The growing acceptance of working from home and other remote working options is also having an impact. “If employees no longer have to travel to their office in town every day, then areas on the urban fringe become more important for housing,” says Peyvand Jafari, managing partner at the Plutos Group, a firm involved in the residential and office property sector. Jafari doesn’t expect to see a wholesale switch to home-working, but he does anticipate an increased trend towards remote working. “And that,” he says, “will result in the rise of a different type of co-working on the periphery of larger cities.” Companies will make use of these new types of co-working spaces by leasing five workspaces for 15 employees who live nearby, for example.


Offices can be relocated from downtown to the suburbs, where property is cheaper, says Michael Voigtländer, a real estate expert with the German Economic Institute (IW) in Cologne. But bulwiengesa expert Andreas Schulten disagrees: “Decentralised office space will not be a main beneficiary of the crisis.” A company like Delivery Hero, which recently joined Germany’s foremost index, the DAX, cannot be “located in an area of town dominated by drab prefab high-rises, like Berlin’s Hellersdorf district,” says Schulten – not if it wants to attract young, hip employees, that is. When large companies like Allianz and Siemens announced they were allowing employees to work from home, they were essentially engaging in nothing more than “PR bluster”, according to Schulten, because plenty of employees were already working remotely prior to the coronavirus crisis.
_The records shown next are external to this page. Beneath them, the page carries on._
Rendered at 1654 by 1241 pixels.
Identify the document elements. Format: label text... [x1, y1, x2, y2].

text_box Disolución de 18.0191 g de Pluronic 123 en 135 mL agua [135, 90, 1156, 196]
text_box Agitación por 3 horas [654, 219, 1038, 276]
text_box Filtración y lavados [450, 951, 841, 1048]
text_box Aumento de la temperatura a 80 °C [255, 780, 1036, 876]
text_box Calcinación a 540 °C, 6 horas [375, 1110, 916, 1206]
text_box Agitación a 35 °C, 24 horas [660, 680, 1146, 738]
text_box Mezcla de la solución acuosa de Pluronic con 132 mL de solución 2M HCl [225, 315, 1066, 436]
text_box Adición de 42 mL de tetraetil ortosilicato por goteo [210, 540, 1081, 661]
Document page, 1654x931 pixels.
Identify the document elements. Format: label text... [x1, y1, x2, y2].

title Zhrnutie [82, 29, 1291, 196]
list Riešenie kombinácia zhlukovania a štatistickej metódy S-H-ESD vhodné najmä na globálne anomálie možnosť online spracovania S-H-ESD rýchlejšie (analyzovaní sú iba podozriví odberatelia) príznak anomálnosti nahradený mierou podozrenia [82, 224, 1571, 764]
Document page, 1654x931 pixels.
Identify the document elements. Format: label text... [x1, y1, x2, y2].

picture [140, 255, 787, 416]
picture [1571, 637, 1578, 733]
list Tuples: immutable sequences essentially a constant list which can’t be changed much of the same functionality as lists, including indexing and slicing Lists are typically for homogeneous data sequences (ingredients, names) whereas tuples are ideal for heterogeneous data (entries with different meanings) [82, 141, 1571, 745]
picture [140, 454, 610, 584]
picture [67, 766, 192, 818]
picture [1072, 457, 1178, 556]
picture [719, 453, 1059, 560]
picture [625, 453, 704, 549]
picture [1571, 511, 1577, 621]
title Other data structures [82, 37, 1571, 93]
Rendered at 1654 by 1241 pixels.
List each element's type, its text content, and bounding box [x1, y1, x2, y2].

Offices can be relocated from downtown to the suburbs, where property is cheaper
Michael Voigtländer, a real estate expert with the German Economic Institute (IW) in Cologne. Photo: Dennis Strassmeier

Suburban areas set to grow

In any case, Schulten points out, the idea that everybody is moving to the cities is wrong. On the contrary: suburbanisation is actually the norm in Germany, he says. “The reurbanisation that was a feature of the period from around 1995 to 2015 was the exception to the rule, and attributable to the availability of a plentiful supply of affordable housing,” Schulten explains. Now that housing prices in city centres are on the rise again, more people are turning to the surrounding areas.


“Starting in 2018, the urban periphery began seeing population gains,” agrees Thomas Beyerle, chief researcher for Swedish investment management company Catella. This means that the pull of urban areas will persist – though these urban spaces will comprise not just urban cores but also the surrounding communities as well as small towns in the broader periphery that enjoy good public transport links to the metropolitan area.


Importantly, this trend is not confined to Germany. According to Catella’s researchers, it’s likely that “Europe as a whole will see a growing exodus from rural areas and, as a consequence, internal migration to large cities and their environs will continue to increase.” In other words, it’s unlikely that coronavirus will completely reshuffle the deck.